AVAILABLE RECORDS START

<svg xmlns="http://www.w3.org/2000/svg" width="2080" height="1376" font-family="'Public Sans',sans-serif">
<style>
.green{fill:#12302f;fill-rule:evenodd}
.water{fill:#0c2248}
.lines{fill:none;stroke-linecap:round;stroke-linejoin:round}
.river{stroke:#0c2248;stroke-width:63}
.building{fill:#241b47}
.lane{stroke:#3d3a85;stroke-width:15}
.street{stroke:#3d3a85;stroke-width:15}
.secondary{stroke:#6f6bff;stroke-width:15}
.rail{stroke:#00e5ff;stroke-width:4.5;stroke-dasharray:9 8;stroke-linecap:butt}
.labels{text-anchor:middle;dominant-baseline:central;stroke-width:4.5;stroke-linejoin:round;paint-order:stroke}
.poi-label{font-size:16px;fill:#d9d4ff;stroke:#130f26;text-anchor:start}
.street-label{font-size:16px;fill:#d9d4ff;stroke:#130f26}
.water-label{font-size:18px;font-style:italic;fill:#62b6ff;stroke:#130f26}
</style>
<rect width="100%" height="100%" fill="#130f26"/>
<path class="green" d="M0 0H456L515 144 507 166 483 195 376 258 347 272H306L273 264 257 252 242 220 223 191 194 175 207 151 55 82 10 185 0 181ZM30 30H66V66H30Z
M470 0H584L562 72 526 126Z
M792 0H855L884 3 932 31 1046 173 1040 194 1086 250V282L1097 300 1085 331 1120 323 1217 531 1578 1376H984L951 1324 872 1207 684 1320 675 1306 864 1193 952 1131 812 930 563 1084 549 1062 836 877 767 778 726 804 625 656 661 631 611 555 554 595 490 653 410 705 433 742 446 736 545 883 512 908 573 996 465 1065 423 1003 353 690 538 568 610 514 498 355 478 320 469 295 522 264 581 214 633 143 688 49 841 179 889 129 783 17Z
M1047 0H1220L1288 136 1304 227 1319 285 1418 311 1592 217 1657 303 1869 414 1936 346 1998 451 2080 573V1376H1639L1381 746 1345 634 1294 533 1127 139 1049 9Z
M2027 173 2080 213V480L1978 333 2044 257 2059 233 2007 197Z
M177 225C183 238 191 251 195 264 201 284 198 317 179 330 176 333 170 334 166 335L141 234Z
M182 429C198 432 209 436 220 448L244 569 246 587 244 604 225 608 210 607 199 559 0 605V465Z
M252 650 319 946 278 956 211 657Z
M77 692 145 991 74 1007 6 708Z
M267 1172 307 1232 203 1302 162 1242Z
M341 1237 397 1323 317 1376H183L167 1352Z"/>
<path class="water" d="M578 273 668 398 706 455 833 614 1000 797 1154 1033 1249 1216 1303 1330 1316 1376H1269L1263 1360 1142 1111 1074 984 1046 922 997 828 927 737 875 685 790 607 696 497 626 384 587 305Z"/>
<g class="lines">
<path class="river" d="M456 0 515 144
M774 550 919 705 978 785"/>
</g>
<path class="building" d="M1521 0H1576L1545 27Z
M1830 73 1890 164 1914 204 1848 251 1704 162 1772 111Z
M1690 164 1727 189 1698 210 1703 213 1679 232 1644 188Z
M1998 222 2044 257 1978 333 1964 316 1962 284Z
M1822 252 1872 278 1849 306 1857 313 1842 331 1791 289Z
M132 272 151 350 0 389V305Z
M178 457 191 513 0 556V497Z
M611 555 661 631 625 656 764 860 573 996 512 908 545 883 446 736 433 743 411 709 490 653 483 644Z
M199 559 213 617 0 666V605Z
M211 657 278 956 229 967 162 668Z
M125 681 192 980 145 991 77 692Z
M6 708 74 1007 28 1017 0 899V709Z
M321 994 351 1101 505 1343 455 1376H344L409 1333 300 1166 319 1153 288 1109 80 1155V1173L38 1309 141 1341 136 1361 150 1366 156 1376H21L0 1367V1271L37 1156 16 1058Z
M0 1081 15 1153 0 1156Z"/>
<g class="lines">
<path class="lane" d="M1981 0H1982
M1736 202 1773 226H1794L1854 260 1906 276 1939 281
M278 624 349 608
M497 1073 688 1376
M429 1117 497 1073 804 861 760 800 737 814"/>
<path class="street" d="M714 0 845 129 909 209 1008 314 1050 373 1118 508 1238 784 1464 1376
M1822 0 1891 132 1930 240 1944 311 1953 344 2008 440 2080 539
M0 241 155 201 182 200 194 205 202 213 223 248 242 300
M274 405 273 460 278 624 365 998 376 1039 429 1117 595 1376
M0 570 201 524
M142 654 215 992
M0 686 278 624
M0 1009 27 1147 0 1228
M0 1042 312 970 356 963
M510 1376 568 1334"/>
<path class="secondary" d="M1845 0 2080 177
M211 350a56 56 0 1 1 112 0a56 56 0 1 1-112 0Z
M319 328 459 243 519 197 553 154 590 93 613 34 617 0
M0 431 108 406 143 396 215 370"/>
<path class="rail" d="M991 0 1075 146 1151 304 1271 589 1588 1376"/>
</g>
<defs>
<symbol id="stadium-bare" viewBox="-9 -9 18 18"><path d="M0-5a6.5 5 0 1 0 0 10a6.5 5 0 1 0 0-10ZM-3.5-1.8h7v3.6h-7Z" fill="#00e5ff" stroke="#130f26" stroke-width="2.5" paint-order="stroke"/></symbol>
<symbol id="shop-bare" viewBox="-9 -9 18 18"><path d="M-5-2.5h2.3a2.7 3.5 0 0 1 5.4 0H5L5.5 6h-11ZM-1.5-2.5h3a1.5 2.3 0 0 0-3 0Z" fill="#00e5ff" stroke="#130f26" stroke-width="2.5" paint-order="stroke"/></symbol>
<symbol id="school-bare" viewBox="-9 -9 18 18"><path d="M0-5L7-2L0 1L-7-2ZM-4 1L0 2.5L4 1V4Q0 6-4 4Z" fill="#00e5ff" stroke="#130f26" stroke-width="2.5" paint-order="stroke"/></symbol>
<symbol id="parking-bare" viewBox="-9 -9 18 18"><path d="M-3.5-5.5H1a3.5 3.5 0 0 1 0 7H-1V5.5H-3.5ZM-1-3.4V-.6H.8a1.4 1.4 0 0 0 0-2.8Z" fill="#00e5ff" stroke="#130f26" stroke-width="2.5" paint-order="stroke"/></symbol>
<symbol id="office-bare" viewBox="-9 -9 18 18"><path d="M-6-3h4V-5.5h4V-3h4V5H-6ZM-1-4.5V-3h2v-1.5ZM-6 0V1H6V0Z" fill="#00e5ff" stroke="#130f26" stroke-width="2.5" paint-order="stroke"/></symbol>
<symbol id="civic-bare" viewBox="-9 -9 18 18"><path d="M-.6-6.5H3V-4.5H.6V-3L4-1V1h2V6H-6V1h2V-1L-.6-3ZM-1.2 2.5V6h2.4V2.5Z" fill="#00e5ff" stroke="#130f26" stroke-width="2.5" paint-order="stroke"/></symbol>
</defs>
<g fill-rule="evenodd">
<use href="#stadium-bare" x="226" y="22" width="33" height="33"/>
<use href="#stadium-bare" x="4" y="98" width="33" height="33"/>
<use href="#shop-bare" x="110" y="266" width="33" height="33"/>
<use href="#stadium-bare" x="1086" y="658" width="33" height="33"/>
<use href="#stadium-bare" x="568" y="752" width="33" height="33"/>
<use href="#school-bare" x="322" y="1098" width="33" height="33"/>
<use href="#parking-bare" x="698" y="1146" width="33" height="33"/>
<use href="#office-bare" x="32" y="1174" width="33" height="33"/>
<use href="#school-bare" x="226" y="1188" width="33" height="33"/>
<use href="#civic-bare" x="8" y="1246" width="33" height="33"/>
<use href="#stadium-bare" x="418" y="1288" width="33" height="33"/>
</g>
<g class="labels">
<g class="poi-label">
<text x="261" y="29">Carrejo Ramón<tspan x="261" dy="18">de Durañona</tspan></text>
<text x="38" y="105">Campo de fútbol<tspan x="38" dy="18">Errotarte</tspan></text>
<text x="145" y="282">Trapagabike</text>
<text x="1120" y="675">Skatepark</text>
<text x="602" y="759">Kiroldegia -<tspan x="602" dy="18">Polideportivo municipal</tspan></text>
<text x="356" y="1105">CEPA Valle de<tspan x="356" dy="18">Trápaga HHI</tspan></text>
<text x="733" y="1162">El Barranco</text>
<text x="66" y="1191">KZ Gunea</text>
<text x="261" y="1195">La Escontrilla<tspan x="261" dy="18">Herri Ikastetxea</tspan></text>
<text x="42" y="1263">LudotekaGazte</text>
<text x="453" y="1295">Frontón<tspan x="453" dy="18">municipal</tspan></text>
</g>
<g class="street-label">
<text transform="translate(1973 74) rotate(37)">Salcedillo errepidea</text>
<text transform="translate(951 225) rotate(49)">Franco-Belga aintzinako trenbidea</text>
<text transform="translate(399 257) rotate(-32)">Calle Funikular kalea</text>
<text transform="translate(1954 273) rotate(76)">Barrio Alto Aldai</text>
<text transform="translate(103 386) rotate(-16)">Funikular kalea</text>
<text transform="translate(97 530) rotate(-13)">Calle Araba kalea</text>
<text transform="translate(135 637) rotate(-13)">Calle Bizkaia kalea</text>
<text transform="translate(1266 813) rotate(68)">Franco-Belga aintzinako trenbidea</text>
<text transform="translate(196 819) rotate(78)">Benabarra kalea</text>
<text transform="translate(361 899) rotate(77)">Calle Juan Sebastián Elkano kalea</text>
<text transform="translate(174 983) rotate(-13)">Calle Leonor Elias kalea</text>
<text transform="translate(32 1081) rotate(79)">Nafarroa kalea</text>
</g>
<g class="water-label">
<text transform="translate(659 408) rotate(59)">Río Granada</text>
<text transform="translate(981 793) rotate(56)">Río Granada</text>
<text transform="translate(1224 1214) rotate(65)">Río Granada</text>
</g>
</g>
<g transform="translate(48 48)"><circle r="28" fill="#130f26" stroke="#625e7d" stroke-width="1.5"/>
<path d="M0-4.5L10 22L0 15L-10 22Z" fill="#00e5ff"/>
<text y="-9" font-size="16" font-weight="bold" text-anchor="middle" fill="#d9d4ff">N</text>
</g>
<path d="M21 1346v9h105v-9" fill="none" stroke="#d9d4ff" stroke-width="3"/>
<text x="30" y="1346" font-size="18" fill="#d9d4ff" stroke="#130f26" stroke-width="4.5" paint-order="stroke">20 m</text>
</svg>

AVAILABLE RECORDS END

The expected result is every line above containing the string "linejoin".

● THE ANSWER
.lines{fill:none;stroke-linecap:round;stroke-linejoin:round}
.labels{text-anchor:middle;dominant-baseline:central;stroke-width:4.5;stroke-linejoin:round;paint-order:stroke}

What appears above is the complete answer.